====== LISTED RECORDS
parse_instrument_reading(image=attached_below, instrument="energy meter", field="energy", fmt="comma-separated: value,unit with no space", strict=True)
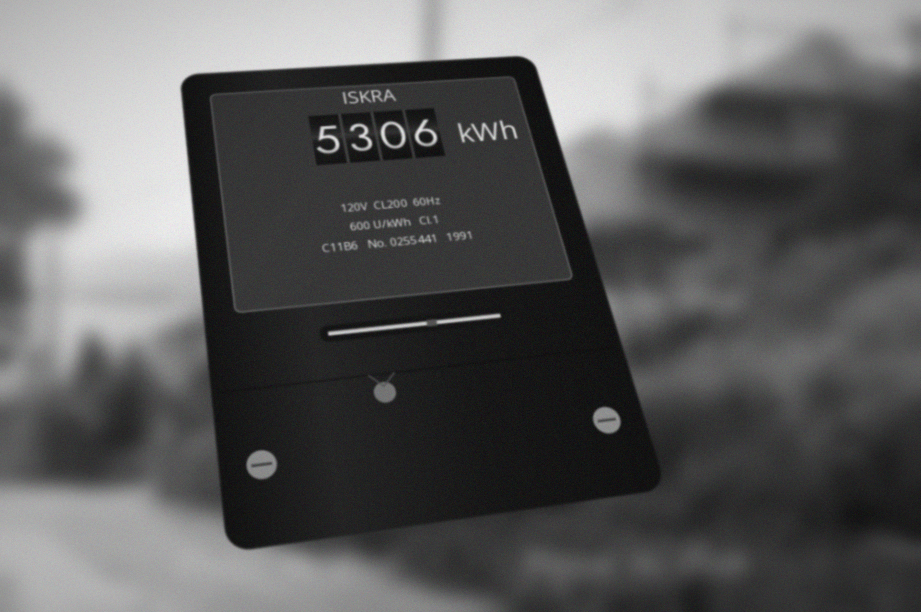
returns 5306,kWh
============
====== LISTED RECORDS
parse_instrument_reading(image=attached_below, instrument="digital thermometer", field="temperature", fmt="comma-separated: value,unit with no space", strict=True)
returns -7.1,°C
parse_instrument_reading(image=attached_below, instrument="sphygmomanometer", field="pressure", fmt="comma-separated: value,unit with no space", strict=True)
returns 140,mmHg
============
• EXERCISE PROMPT: Extract from the listing above every line that contains the string "comma", copying each one in full.

• SOLUTION TO THIS EXERCISE:
parse_instrument_reading(image=attached_below, instrument="energy meter", field="energy", fmt="comma-separated: value,unit with no space", strict=True)
parse_instrument_reading(image=attached_below, instrument="digital thermometer", field="temperature", fmt="comma-separated: value,unit with no space", strict=True)
parse_instrument_reading(image=attached_below, instrument="sphygmomanometer", field="pressure", fmt="comma-separated: value,unit with no space", strict=True)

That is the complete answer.